Arrests of infant formula smugglers have surpassed those of heroin and other drug runners at Hong Kong's border since it introduced new laws on March 1 restricting how much baby milk - much of which is made in New Zealand - can be carried into mainland China.

Food contamination crises - including the 2008 melamine scandal in which six babies died after consuming tainted milk - have left Chinese parents distrustful of locally-made formula brands, driving a seemingly insatiable demand for imported products.

As of April 23 Hong Kong Customs had arrested 879 people carrying a 8841kg of baby formula, according to a report by the Bloomberg news agency.

Only 420 people were arrested at Hong Kong's border last year for carrying restricted drugs, including heroin, cocaine and ketamine, an anaesthetic, Bloomberg said.
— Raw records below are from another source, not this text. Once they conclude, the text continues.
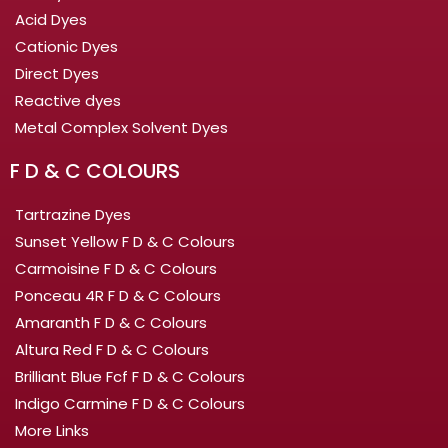
Acid Dyes
Cationic Dyes
Direct Dyes
Reactive dyes
Metal Complex Solvent Dyes
F D & C COLOURS
Tartrazine Dyes
Sunset Yellow F D & C Colours
Carmoisine F D & C Colours
Ponceau 4R F D & C Colours
Amaranth F D & C Colours
Altura Red F D & C Colours
Brilliant Blue Fcf F D & C Colours
Indigo Carmine F D & C Colours
More Links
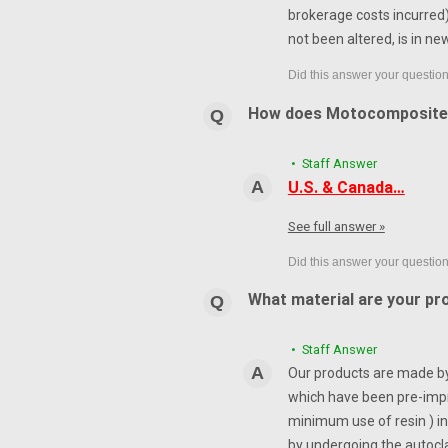
brokerage costs incurred) 
not been altered, is in ne
How does Motocomposite
• Staff Answer
U.S. & Canada…
See full answer »
What material are your pr
• Staff Answer
Our products are made by 
which have been pre-impr
minimum use of resin ) in
by undergoing the autocl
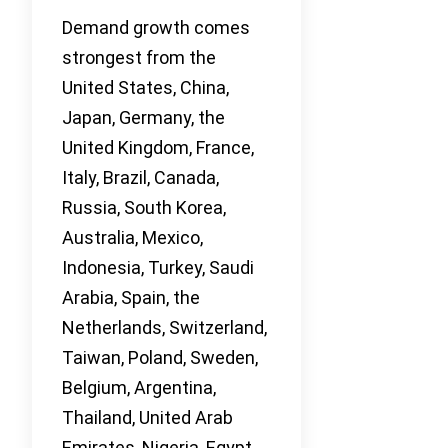
Demand growth comes
strongest from the
United States, China,
Japan, Germany, the
United Kingdom, France,
Italy, Brazil, Canada,
Russia, South Korea,
Australia, Mexico,
Indonesia, Turkey, Saudi
Arabia, Spain, the
Netherlands, Switzerland,
Taiwan, Poland, Sweden,
Belgium, Argentina,
Thailand, United Arab
Emirates, Nigeria, Egypt,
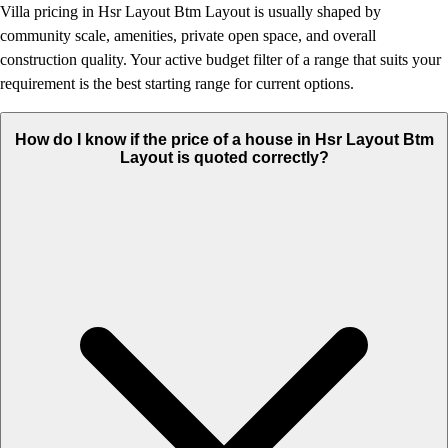
Villa pricing in Hsr Layout Btm Layout is usually shaped by
community scale, amenities, private open space, and overall
construction quality. Your active budget filter of a range that suits your
requirement is the best starting range for current options.
How do I know if the price of a house in Hsr Layout Btm
Layout is quoted correctly?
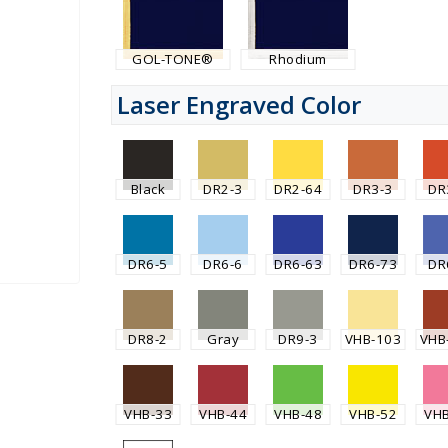
GOL-TONE®
Rhodium
Laser Engraved Color
Black
DR2-3
DR2-64
DR3-3
DR
DR6-5
DR6-6
DR6-63
DR6-73
DR
DR8-2
Gray
DR9-3
VHB-103
VHB
VHB-33
VHB-44
VHB-48
VHB-52
VH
The news agency reported that Hong Kong Customs had busted an infant formula syndicate in possession of 4000kg of product, worth more than NZ$166,000.

Hong Kong's Government introduced the restriction of two, 2-pound cans of formula per traveller in response to fears of an infant formula shortage caused by Mainland Chinese travellers, as well as professional traders, carrying large volumes of milk powder back to China and selling it at a hefty premium.

In September New Zealand's Ministry of Primary Industries and Customs Service began a crackdown on unlawful infant formula exports, mostly to China, which the agencies said had reached $150 million a year.

Under the Animal Products Act, only registered exporters can export dairy material, including infant formula. See a Q & A on the rules here.

The value of New Zealand's baby formula exports grew from $63 million in 1999 to $753 million in 2009, according to the Food & Grocery Council.